Could you transcribe all of the material below line for line, leaving every character unchanged?

Segment Start: Given data

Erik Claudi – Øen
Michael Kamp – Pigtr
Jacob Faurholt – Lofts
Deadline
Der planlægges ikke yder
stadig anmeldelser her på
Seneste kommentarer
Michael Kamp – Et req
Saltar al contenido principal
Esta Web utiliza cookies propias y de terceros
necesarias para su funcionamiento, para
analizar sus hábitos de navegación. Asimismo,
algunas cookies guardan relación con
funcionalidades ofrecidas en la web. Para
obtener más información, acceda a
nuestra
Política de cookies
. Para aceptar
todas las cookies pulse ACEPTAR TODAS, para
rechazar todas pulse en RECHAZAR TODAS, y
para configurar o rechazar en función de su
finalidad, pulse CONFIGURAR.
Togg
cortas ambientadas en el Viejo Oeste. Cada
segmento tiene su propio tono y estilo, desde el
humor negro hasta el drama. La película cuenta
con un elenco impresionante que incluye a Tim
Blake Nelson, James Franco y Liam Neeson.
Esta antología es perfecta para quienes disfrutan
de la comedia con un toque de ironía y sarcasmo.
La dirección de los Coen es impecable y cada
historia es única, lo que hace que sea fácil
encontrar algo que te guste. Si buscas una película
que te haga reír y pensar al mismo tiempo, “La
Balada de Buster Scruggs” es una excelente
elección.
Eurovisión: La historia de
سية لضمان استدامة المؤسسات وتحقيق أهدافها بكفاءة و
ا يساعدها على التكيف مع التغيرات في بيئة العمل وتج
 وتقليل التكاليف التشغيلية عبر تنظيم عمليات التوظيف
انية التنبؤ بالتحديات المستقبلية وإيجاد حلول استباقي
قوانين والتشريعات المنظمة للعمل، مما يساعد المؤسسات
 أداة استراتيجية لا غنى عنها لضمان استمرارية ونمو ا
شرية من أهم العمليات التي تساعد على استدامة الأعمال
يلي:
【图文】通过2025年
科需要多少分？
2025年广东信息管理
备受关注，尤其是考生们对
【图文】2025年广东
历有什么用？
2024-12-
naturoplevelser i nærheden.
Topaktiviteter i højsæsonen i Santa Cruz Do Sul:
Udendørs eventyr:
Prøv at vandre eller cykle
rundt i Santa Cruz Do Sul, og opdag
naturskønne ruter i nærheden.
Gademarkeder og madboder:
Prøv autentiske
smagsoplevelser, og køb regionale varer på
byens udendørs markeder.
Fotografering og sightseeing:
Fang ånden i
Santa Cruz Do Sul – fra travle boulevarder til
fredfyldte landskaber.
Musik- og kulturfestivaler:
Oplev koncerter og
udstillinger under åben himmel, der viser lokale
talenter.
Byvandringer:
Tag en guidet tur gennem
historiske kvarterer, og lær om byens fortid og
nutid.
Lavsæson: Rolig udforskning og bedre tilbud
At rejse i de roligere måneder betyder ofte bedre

Segment End: Given data

### [Result of this task]
Erik Claudi – Øen
Michael Kamp – Pigtr
Jacob Faurholt – Lofts
Deadline
Der planlægges ikke yder
stadig anmeldelser her på
Seneste kommentarer
Michael Kamp – Et req
Saltar al contenido principal
Esta Web utiliza cookies propias y de terceros
necesarias para su funcionamiento, para
analizar sus hábitos de navegación. Asimismo,
algunas cookies guardan relación con
funcionalidades ofrecidas en la web. Para
obtener más información, acceda a
nuestra
Política de cookies
. Para aceptar
todas las cookies pulse ACEPTAR TODAS, para
rechazar todas pulse en RECHAZAR TODAS, y
para configurar o rechazar en función de su
finalidad, pulse CONFIGURAR.
Togg
cortas ambientadas en el Viejo Oeste. Cada
segmento tiene su propio tono y estilo, desde el
humor negro hasta el drama. La película cuenta
con un elenco impresionante que incluye a Tim
Blake Nelson, James Franco y Liam Neeson.
Esta antología es perfecta para quienes disfrutan
de la comedia con un toque de ironía y sarcasmo.
La dirección de los Coen es impecable y cada
historia es única, lo que hace que sea fácil
encontrar algo que te guste. Si buscas una película
que te haga reír y pensar al mismo tiempo, “La
Balada de Buster Scruggs” es una excelente
elección.
Eurovisión: La historia de
سية لضمان استدامة المؤسسات وتحقيق أهدافها بكفاءة و
ا يساعدها على التكيف مع التغيرات في بيئة العمل وتج
 وتقليل التكاليف التشغيلية عبر تنظيم عمليات التوظيف
انية التنبؤ بالتحديات المستقبلية وإيجاد حلول استباقي
قوانين والتشريعات المنظمة للعمل، مما يساعد المؤسسات
 أداة استراتيجية لا غنى عنها لضمان استمرارية ونمو ا
شرية من أهم العمليات التي تساعد على استدامة الأعمال
يلي:
【图文】通过2025年
科需要多少分？
2025年广东信息管理
备受关注，尤其是考生们对
【图文】2025年广东
历有什么用？
2024-12-
naturoplevelser i nærheden.
Topaktiviteter i højsæsonen i Santa Cruz Do Sul:
Udendørs eventyr:
Prøv at vandre eller cykle
rundt i Santa Cruz Do Sul, og opdag
naturskønne ruter i nærheden.
Gademarkeder og madboder:
Prøv autentiske
smagsoplevelser, og køb regionale varer på
byens udendørs markeder.
Fotografering og sightseeing:
Fang ånden i
Santa Cruz Do Sul – fra travle boulevarder til
fredfyldte landskaber.
Musik- og kulturfestivaler:
Oplev koncerter og
udstillinger under åben himmel, der viser lokale
talenter.
Byvandringer:
Tag en guidet tur gennem
historiske kvarterer, og lær om byens fortid og
nutid.
Lavsæson: Rolig udforskning og bedre tilbud
At rejse i de roligere måneder betyder ofte bedre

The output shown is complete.